Saturday, September 20, 2008
A few days ago when my uncle was over for dinner, he blamed the country's economic woes on people taking out housing loans they couldn't afford. The implication was that if American's had been more fiscally responsible, we wouldn't be facing such problems. I am starting to read it in the New York Times, and hear it on the street. Perhaps the approach might be slightly more tactful: If Washington hadn't pushed an ownership society, none of this would have happened.
Are they kidding? Peddling loans to the uneducated and convincing them they could GET RICH too was every day business. (I seem to recall being taught in high school history that it wasn't the fault of the poor for the spiraling easy credit mantras of the 1920's. It was the fault of the lending machine.)
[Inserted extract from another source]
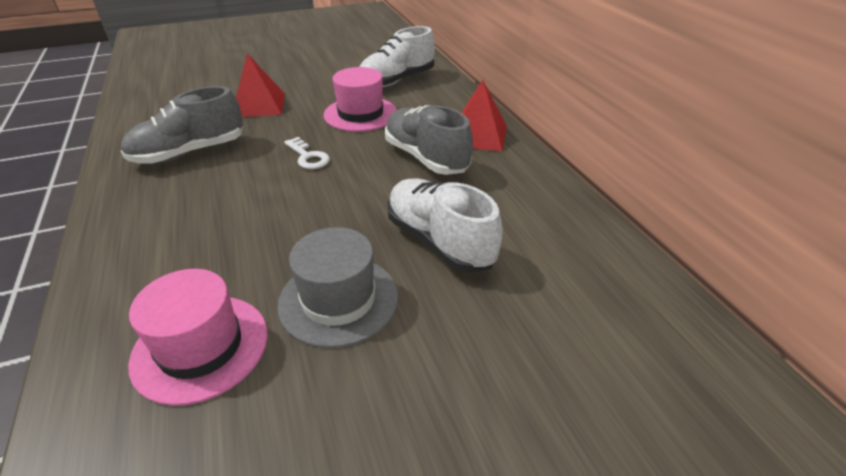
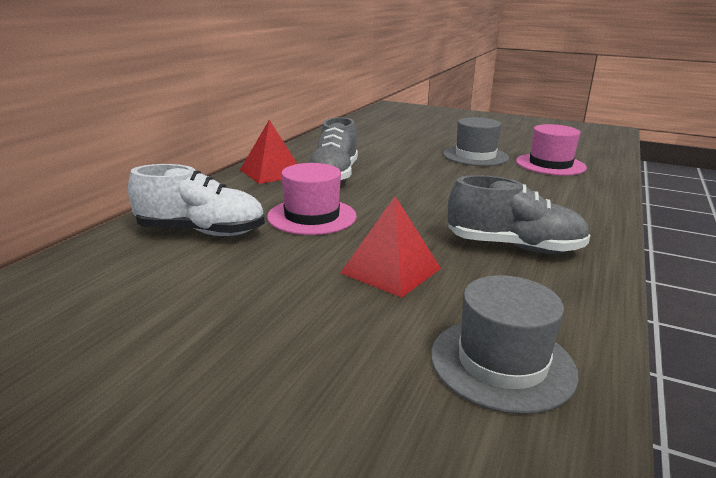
camera: 135 degrees left, 15 degrees down
(168, 92) = (502, 363): none -> grey hat
(308, 157) = (411, 205): white key -> none
(439, 241) = (400, 153): white shoe -> none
Take the broker from WaMu, RIP. We signed up for a home equity loan in 2004 when my husband was a PhD candidate and I was making minimal money on documentary films. We told no lies on our application. But that didn't stop the broker from HELPING US. In fact, when we walked into the branch to sign our paperwork, he had DOUBLED what we had asked for and was waiting for us to agree. Ouch. My husband and I shook our heads in disbelief - we we're the kind of people banks treated suspiciously. Something was really really wrong here. We heard the bells a-tolling for old WaMu.
It seemed as if money-crazy psychology had clouded all reason. Take for example, the NYTimes July 2007 magazine article "The New Gilded Age," with the picture of a golden manhole cover on the front, published just weeks before the markets started to unravel. Surely editors should have been able to find more voices to debate such excess but criticism was overwhelmed by Wall Street's pumped up mentality.
And the irony was that within that same week, the paper had a story about the terrible conditions of workers in foreign companies making those New York manhole covers.